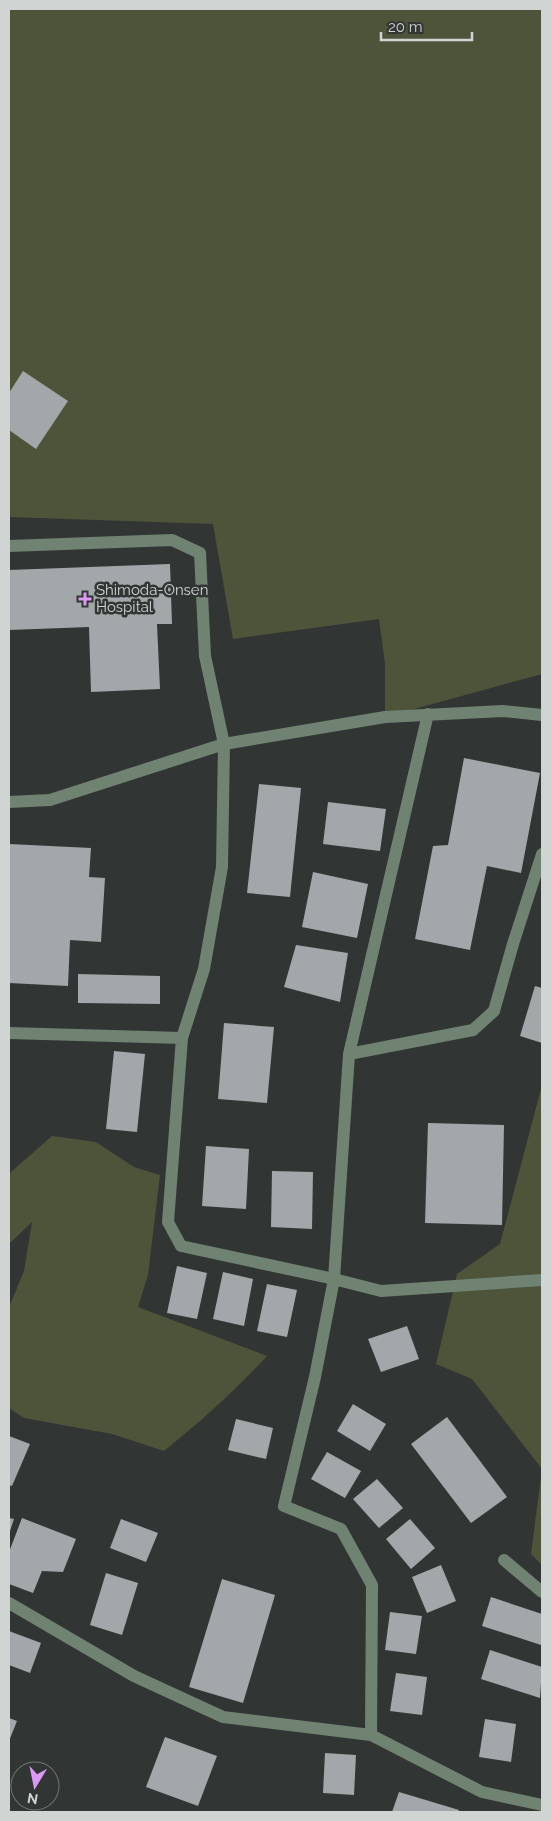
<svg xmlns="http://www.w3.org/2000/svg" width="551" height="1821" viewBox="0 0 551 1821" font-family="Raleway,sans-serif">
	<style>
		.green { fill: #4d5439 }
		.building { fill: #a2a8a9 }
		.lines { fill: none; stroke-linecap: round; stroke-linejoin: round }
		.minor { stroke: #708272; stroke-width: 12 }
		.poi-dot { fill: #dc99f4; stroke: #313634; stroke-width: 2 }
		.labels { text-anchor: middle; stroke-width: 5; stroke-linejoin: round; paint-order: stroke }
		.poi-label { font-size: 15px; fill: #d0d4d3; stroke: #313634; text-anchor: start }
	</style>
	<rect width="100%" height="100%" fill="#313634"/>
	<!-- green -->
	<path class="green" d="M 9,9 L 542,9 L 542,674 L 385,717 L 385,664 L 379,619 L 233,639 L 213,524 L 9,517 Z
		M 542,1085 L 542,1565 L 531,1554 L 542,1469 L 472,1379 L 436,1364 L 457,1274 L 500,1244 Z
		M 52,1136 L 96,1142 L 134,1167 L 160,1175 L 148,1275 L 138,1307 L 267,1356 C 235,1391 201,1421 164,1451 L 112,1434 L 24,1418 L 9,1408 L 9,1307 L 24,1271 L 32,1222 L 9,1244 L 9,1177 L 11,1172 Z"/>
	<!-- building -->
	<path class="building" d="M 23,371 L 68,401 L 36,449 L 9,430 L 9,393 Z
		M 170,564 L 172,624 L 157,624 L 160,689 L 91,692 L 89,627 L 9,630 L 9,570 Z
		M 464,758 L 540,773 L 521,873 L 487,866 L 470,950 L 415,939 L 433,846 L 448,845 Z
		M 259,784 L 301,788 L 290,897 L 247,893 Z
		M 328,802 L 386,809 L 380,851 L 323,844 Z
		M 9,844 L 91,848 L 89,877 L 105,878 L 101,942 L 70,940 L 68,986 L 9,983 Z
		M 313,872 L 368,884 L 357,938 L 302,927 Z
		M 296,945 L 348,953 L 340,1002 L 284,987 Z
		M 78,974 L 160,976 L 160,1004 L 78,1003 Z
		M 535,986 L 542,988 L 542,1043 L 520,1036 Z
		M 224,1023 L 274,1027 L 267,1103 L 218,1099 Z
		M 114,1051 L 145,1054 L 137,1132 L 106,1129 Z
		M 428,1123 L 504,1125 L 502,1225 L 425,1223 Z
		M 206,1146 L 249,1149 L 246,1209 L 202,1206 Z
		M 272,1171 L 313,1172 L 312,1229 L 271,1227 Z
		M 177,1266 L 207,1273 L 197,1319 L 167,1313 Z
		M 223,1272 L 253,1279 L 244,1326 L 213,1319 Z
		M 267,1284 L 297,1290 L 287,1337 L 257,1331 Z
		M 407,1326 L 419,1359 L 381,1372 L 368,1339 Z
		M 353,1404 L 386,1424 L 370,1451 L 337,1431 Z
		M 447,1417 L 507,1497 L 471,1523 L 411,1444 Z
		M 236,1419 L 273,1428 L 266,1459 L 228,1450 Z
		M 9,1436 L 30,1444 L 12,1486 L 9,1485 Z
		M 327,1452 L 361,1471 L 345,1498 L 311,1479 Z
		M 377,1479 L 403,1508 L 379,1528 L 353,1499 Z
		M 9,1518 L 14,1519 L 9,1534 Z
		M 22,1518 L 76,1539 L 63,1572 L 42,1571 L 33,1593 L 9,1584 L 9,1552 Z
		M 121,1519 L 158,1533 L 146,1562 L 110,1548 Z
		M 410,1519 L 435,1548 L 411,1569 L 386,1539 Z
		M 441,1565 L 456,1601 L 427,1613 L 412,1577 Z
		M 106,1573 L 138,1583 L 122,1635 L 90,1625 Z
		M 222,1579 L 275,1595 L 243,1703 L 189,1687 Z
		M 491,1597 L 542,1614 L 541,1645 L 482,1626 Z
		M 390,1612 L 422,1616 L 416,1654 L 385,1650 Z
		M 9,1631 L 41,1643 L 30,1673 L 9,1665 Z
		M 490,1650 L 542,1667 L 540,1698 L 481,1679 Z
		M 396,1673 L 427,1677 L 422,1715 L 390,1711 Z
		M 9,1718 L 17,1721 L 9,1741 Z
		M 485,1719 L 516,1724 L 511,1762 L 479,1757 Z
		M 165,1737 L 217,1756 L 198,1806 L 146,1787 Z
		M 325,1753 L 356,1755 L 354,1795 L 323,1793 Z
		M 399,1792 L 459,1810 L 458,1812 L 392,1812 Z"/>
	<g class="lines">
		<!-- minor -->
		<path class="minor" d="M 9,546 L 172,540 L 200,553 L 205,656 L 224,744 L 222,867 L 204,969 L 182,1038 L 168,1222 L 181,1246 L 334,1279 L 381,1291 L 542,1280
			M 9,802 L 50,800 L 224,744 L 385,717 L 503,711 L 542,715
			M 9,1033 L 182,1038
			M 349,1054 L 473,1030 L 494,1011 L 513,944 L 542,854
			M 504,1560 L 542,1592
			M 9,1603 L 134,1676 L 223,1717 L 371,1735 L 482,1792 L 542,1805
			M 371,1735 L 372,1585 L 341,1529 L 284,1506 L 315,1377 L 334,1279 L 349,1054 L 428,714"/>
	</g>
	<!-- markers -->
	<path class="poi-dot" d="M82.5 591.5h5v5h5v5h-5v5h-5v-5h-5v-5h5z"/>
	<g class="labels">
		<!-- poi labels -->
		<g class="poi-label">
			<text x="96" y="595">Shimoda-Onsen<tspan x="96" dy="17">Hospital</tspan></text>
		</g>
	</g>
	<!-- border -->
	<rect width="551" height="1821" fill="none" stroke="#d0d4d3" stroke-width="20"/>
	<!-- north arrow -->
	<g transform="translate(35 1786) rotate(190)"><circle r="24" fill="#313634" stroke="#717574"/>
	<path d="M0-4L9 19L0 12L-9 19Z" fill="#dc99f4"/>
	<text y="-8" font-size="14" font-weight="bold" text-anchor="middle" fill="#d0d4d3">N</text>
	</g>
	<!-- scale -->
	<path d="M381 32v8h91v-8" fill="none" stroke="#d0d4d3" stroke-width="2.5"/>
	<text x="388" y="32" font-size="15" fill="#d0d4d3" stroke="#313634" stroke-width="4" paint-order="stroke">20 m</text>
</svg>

- BRIEF -
Reproduce the data above word for word, but leave the images out.

- RESPONSE -
<svg xmlns="http://www.w3.org/2000/svg" width="551" height="1821" viewBox="0 0 551 1821" font-family="Raleway,sans-serif">
	<style>
		.green { fill: #4d5439 }
		.building { fill: #a2a8a9 }
		.lines { fill: none; stroke-linecap: round; stroke-linejoin: round }
		.minor { stroke: #708272; stroke-width: 12 }
		.poi-dot { fill: #dc99f4; stroke: #313634; stroke-width: 2 }
		.labels { text-anchor: middle; stroke-width: 5; stroke-linejoin: round; paint-order: stroke }
		.poi-label { font-size: 15px; fill: #d0d4d3; stroke: #313634; text-anchor: start }
	</style>
	<rect width="100%" height="100%" fill="#313634"/>
	<!-- green -->
	<path class="green" d="M 9,9 L 542,9 L 542,674 L 385,717 L 385,664 L 379,619 L 233,639 L 213,524 L 9,517 Z
		M 542,1085 L 542,1565 L 531,1554 L 542,1469 L 472,1379 L 436,1364 L 457,1274 L 500,1244 Z
		M 52,1136 L 96,1142 L 134,1167 L 160,1175 L 148,1275 L 138,1307 L 267,1356 C 235,1391 201,1421 164,1451 L 112,1434 L 24,1418 L 9,1408 L 9,1307 L 24,1271 L 32,1222 L 9,1244 L 9,1177 L 11,1172 Z"/>
	<!-- building -->
	<path class="building" d="M 23,371 L 68,401 L 36,449 L 9,430 L 9,393 Z
		M 170,564 L 172,624 L 157,624 L 160,689 L 91,692 L 89,627 L 9,630 L 9,570 Z
		M 464,758 L 540,773 L 521,873 L 487,866 L 470,950 L 415,939 L 433,846 L 448,845 Z
		M 259,784 L 301,788 L 290,897 L 247,893 Z
		M 328,802 L 386,809 L 380,851 L 323,844 Z
		M 9,844 L 91,848 L 89,877 L 105,878 L 101,942 L 70,940 L 68,986 L 9,983 Z
		M 313,872 L 368,884 L 357,938 L 302,927 Z
		M 296,945 L 348,953 L 340,1002 L 284,987 Z
		M 78,974 L 160,976 L 160,1004 L 78,1003 Z
		M 535,986 L 542,988 L 542,1043 L 520,1036 Z
		M 224,1023 L 274,1027 L 267,1103 L 218,1099 Z
		M 114,1051 L 145,1054 L 137,1132 L 106,1129 Z
		M 428,1123 L 504,1125 L 502,1225 L 425,1223 Z
		M 206,1146 L 249,1149 L 246,1209 L 202,1206 Z
		M 272,1171 L 313,1172 L 312,1229 L 271,1227 Z
		M 177,1266 L 207,1273 L 197,1319 L 167,1313 Z
		M 223,1272 L 253,1279 L 244,1326 L 213,1319 Z
		M 267,1284 L 297,1290 L 287,1337 L 257,1331 Z
		M 407,1326 L 419,1359 L 381,1372 L 368,1339 Z
		M 353,1404 L 386,1424 L 370,1451 L 337,1431 Z
		M 447,1417 L 507,1497 L 471,1523 L 411,1444 Z
		M 236,1419 L 273,1428 L 266,1459 L 228,1450 Z
		M 9,1436 L 30,1444 L 12,1486 L 9,1485 Z
		M 327,1452 L 361,1471 L 345,1498 L 311,1479 Z
		M 377,1479 L 403,1508 L 379,1528 L 353,1499 Z
		M 9,1518 L 14,1519 L 9,1534 Z
		M 22,1518 L 76,1539 L 63,1572 L 42,1571 L 33,1593 L 9,1584 L 9,1552 Z
		M 121,1519 L 158,1533 L 146,1562 L 110,1548 Z
		M 410,1519 L 435,1548 L 411,1569 L 386,1539 Z
		M 441,1565 L 456,1601 L 427,1613 L 412,1577 Z
		M 106,1573 L 138,1583 L 122,1635 L 90,1625 Z
		M 222,1579 L 275,1595 L 243,1703 L 189,1687 Z
		M 491,1597 L 542,1614 L 541,1645 L 482,1626 Z
		M 390,1612 L 422,1616 L 416,1654 L 385,1650 Z
		M 9,1631 L 41,1643 L 30,1673 L 9,1665 Z
		M 490,1650 L 542,1667 L 540,1698 L 481,1679 Z
		M 396,1673 L 427,1677 L 422,1715 L 390,1711 Z
		M 9,1718 L 17,1721 L 9,1741 Z
		M 485,1719 L 516,1724 L 511,1762 L 479,1757 Z
		M 165,1737 L 217,1756 L 198,1806 L 146,1787 Z
		M 325,1753 L 356,1755 L 354,1795 L 323,1793 Z
		M 399,1792 L 459,1810 L 458,1812 L 392,1812 Z"/>
	<g class="lines">
		<!-- minor -->
		<path class="minor" d="M 9,546 L 172,540 L 200,553 L 205,656 L 224,744 L 222,867 L 204,969 L 182,1038 L 168,1222 L 181,1246 L 334,1279 L 381,1291 L 542,1280
			M 9,802 L 50,800 L 224,744 L 385,717 L 503,711 L 542,715
			M 9,1033 L 182,1038
			M 349,1054 L 473,1030 L 494,1011 L 513,944 L 542,854
			M 504,1560 L 542,1592
			M 9,1603 L 134,1676 L 223,1717 L 371,1735 L 482,1792 L 542,1805
			M 371,1735 L 372,1585 L 341,1529 L 284,1506 L 315,1377 L 334,1279 L 349,1054 L 428,714"/>
	</g>
	<!-- markers -->
	<path class="poi-dot" d="M82.5 591.5h5v5h5v5h-5v5h-5v-5h-5v-5h5z"/>
	<g class="labels">
		<!-- poi labels -->
		<g class="poi-label">
			<text x="96" y="595">Shimoda-Onsen<tspan x="96" dy="17">Hospital</tspan></text>
		</g>
	</g>
	<!-- border -->
	<rect width="551" height="1821" fill="none" stroke="#d0d4d3" stroke-width="20"/>
	<!-- north arrow -->
	<g transform="translate(35 1786) rotate(190)"><circle r="24" fill="#313634" stroke="#717574"/>
	<path d="M0-4L9 19L0 12L-9 19Z" fill="#dc99f4"/>
	<text y="-8" font-size="14" font-weight="bold" text-anchor="middle" fill="#d0d4d3">N</text>
	</g>
	<!-- scale -->
	<path d="M381 32v8h91v-8" fill="none" stroke="#d0d4d3" stroke-width="2.5"/>
	<text x="388" y="32" font-size="15" fill="#d0d4d3" stroke="#313634" stroke-width="4" paint-order="stroke">20 m</text>
</svg>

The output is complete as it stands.